Records excerpted from a collection

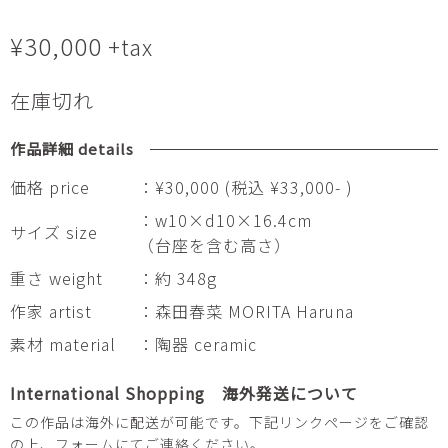
¥
30,000
+tax
在庫切れ
作品詳細 details
価格 price
：¥30,000 (税込 ¥33,000- )
：w10×d10×16.4cm
サイズ size
（台座を含む高さ）
重さ weight
：約 348g
作家 artist
：森田春菜 MORITA Haruna
素材 material
：陶器 ceramic
International Shopping 海外発送について
この作品は海外に配送が可能です。下記リンクページをご確認
の上、フォームにてご連絡ください。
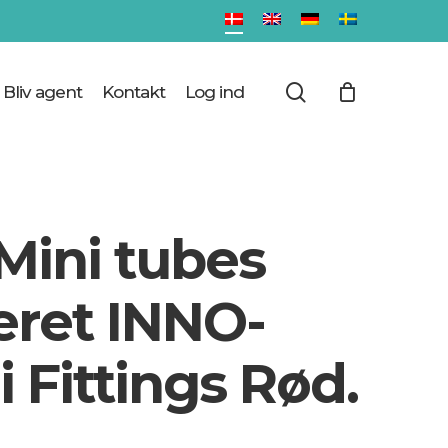
Close
Cart
search
Bliv agent
Kontakt
Log ind
 Mini tubes
eret INNO-
Fittings Rød.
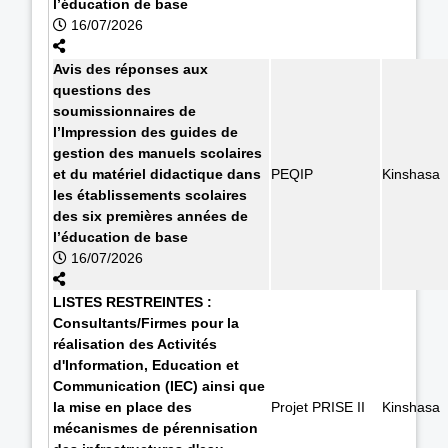
l’éducation de base
16/07/2026
Avis des réponses aux
questions des
soumissionnaires de
l’Impression des guides de
gestion des manuels scolaires
et du matériel didactique dans
PEQIP
Kinshasa
les établissements scolaires
des six premières années de
l’éducation de base
16/07/2026
LISTES RESTREINTES :
Consultants/Firmes pour la
réalisation des Activités
d'Information, Education et
Communication (IEC) ainsi que
la mise en place des
Projet PRISE II
Kinshasa
mécanismes de pérennisation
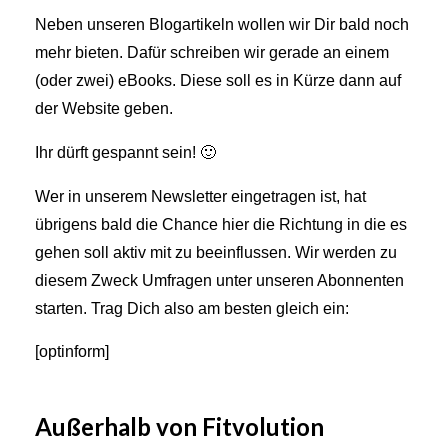
Neben unseren Blogartikeln wollen wir Dir bald noch
mehr bieten. Dafür schreiben wir gerade an einem
(oder zwei) eBooks. Diese soll es in Kürze dann auf
der Website geben.
Ihr dürft gespannt sein! 🙂
Wer in unserem Newsletter eingetragen ist, hat
übrigens bald die Chance hier die Richtung in die es
gehen soll aktiv mit zu beeinflussen. Wir werden zu
diesem Zweck Umfragen unter unseren Abonnenten
starten. Trag Dich also am besten gleich ein:
[optinform]
Außerhalb von Fitvolution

TASK STATEMENT -
Output the data verbatim, images excluded.

TASK SOLUTION -
¥
30,000
+tax
在庫切れ
作品詳細 details
価格 price
：¥30,000 (税込 ¥33,000- )
：w10×d10×16.4cm
サイズ size
（台座を含む高さ）
重さ weight
：約 348g
作家 artist
：森田春菜 MORITA Haruna
素材 material
：陶器 ceramic
International Shopping 海外発送について
この作品は海外に配送が可能です。下記リンクページをご確認
の上、フォームにてご連絡ください。
Close
Cart
search
Bliv agent
Kontakt
Log ind
 Mini tubes
eret INNO-
Fittings Rød.
l’éducation de base
16/07/2026
Avis des réponses aux
questions des
soumissionnaires de
l’Impression des guides de
gestion des manuels scolaires
et du matériel didactique dans
PEQIP
Kinshasa
les établissements scolaires
des six premières années de
l’éducation de base
16/07/2026
LISTES RESTREINTES :
Consultants/Firmes pour la
réalisation des Activités
d'Information, Education et
Communication (IEC) ainsi que
la mise en place des
Projet PRISE II
Kinshasa
mécanismes de pérennisation
Neben unseren Blogartikeln wollen wir Dir bald noch
mehr bieten. Dafür schreiben wir gerade an einem
(oder zwei) eBooks. Diese soll es in Kürze dann auf
der Website geben.
Ihr dürft gespannt sein! 🙂
Wer in unserem Newsletter eingetragen ist, hat
übrigens bald die Chance hier die Richtung in die es
gehen soll aktiv mit zu beeinflussen. Wir werden zu
diesem Zweck Umfragen unter unseren Abonnenten
starten. Trag Dich also am besten gleich ein:
[optinform]
Außerhalb von Fitvolution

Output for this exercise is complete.